Cambridge waited more than 10 years before opening bidding for its cable license last February--in part to conduct a more thorough and informed selection process, Sakey said.

The City has been watching the three year old love-hate relationship between Boston and Cablevision Systems Corporation, one cable company which, observers say, promised more than it could deliver.

According to Sakey, Cambridge demanded that the three cable applicants include provisions for public access to local cable stations, wiring the public school system, a realistic timetable for construction of the system, and an effective mechanism for dealing with consumer complaints.
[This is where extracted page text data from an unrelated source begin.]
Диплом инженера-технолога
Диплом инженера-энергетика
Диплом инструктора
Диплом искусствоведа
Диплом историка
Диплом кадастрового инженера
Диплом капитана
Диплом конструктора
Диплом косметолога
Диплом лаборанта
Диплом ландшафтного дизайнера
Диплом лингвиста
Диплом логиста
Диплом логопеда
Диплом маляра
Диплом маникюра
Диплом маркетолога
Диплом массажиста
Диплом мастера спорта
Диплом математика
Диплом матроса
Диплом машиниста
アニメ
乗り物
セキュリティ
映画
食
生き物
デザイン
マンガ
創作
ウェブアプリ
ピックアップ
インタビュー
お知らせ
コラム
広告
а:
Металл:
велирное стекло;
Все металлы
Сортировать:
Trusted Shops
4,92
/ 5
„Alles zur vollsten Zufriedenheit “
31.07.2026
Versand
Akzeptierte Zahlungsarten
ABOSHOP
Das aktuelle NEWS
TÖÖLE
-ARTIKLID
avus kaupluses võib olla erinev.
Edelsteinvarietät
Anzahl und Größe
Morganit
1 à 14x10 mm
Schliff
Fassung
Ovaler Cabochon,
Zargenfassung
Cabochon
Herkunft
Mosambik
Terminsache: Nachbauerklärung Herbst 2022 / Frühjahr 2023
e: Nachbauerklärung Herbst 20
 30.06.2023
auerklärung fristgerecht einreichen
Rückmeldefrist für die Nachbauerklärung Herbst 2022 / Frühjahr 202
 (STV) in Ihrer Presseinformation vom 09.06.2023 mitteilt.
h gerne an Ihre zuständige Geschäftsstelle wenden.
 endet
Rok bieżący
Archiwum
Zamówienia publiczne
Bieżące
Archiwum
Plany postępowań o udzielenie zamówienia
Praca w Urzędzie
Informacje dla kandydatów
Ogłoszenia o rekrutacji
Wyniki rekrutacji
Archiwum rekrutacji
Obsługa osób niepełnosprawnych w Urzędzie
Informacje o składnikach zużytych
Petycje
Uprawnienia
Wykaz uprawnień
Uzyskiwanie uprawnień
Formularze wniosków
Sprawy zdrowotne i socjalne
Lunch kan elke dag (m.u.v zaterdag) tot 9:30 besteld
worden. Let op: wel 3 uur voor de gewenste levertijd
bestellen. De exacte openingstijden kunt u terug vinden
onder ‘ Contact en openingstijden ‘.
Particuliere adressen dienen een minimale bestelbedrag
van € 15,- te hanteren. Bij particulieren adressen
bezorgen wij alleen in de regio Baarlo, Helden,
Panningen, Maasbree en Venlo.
While most cities concentrate on the number of viewing options provided by a bidder--such as Home Box Office and the Playboy Channel, the Cambridge cable television competition has been dominated by the issue of public access to the eventual cable franchise.

"Because Cambridge is such an intellectual, ethnic and diverse community, its citizens want to make their own programs rather than subscribe to canned or packaged shows," says Susan Peck of the Cambridge Cablevision Corporation (3C).

The other two contenders are American Cablesystems Corporation, the nation's 29th largest cable firm which operates out of Beverly, Mass., and Cambridge Consumer-Owned Telecommunications, Inc. (Cable Plus), a cooperative company founded by Cantabrigians.

People's Choice

Although the final decision rests with the city manager, Cambridge residents prefer one company or show no interest in the process at all.

Most residents polled at the City's two cable hearings in January chose Cable Plus over the other competitors, mostly because of flexibility in programming and services of a local cable firm owned by subscribers.